Exercise:
Using the abstract on beta4-galactosyltransferase-II-deficient mice, explain in one to three sentences why the authors conclude that glycans made by beta4GalT-II serve some brain functions that depend on the HNK-1 carbohydrate and some that do not.

Source document:

= Beginning of Section =

Learning/memory impairment and reduced expression of the HNK-1 carbohydrate in beta4-galactosyltransferase-II-deficient mice.

The glycosylation of glycoproteins and glycolipids is important for central nervous system development and function. Although the roles of several carbohydrate epitopes in the central nervous system, including polysialic acid, the human natural killer-1 (HNK-1) carbohydrate, alpha2,3-sialic acid, and oligomannosides, have been investigated, those of the glycan backbone structures, such as Galbeta1-4GlcNAc and Galbeta1-3GlcNAc, are not fully examined. Here we report the generation of mice deficient in beta4-galactosyltransferase-II (beta4GalT-II). This galactosyltransferase transfers Gal from UDP-Gal to a nonreducing terminal GlcNAc to synthesize the Gal beta1-4GlcNAc structure, and it is strongly expressed in the central nervous system. In behavioral tests, the beta4GalT-II(-/-) mice showed normal spontaneous activity in a novel environment, but impaired spatial learning/memory and motor coordination/learning. Immunohistochemistry showed that the amount of HNK-1 carbohydrate was markedly decreased in the brain of beta4GalT-II(-/-) mice, whereas the expression of polysialic acid was not affected. Furthermore, mice deficient in glucuronyltransferase (GlcAT-P), which is responsible for the biosynthesis of the HNK-1 carbohydrate, also showed impaired spatial learning/memory as described in our previous report, although their motor coordination/learning was normal as shown in this study. Histological examination showed abnormal alignment and reduced number of Purkinje cells in the cerebellum of beta4GalT-II(-/-) mice. These results suggest that the Galbeta1-4GlcNAc structure in the HNK-1 carbohydrate is mainly synthesized by beta4GalT-II and that the glycans synthesized by beta4GalT-II have essential roles in higher brain functions, including some that are HNK-1-dependent and some that are not.

= End of Section =

Data under study:

= Beginning of Section =

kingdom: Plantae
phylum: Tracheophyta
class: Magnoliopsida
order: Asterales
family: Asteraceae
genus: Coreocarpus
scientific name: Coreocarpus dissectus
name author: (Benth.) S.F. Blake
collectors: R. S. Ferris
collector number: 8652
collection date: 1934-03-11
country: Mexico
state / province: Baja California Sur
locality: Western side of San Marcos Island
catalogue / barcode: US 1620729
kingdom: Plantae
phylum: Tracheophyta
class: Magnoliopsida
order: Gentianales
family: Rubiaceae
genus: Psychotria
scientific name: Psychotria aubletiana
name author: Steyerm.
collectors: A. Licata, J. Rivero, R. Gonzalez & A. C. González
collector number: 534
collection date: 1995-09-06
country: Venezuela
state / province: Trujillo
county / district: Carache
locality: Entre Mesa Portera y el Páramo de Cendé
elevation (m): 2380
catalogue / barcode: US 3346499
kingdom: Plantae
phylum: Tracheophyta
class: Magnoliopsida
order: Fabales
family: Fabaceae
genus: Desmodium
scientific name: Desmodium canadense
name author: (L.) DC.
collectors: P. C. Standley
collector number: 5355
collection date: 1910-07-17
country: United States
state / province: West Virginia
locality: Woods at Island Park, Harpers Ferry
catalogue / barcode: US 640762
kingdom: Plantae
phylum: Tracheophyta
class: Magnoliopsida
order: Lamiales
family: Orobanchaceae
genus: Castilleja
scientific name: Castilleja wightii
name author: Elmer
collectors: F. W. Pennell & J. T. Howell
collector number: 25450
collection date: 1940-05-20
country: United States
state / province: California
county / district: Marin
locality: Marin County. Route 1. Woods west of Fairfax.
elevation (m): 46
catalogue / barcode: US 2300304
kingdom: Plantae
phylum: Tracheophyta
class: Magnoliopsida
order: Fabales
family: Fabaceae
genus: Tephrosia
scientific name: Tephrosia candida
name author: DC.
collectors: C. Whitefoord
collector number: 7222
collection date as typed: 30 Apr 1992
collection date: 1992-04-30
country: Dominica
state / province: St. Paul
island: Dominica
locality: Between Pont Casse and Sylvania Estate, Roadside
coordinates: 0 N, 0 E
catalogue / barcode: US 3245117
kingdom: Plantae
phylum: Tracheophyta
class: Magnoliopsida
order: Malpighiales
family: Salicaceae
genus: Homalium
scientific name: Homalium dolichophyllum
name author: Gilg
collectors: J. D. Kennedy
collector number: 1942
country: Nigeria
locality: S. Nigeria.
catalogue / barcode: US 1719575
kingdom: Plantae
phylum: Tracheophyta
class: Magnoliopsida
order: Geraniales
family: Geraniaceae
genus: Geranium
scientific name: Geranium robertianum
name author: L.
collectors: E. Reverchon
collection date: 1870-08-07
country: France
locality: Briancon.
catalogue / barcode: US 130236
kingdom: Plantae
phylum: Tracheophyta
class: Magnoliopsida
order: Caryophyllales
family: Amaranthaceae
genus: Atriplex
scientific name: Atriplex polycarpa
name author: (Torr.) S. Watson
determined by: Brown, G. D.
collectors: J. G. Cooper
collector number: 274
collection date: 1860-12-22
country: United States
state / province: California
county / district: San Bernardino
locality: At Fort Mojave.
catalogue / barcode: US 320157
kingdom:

= End of Section =

Solved exercise:
The beta4GalT-II(-/-) mice had markedly less HNK-1 carbohydrate in the brain. Like mice lacking GlcAT-P, the enzyme responsible for making HNK-1, they showed impaired spatial learning/memory. Only the beta4GalT-II(-/-) mice had impaired motor coordination/learning, while GlcAT-P-deficient mice were normal in it, so that deficit does not depend on HNK-1.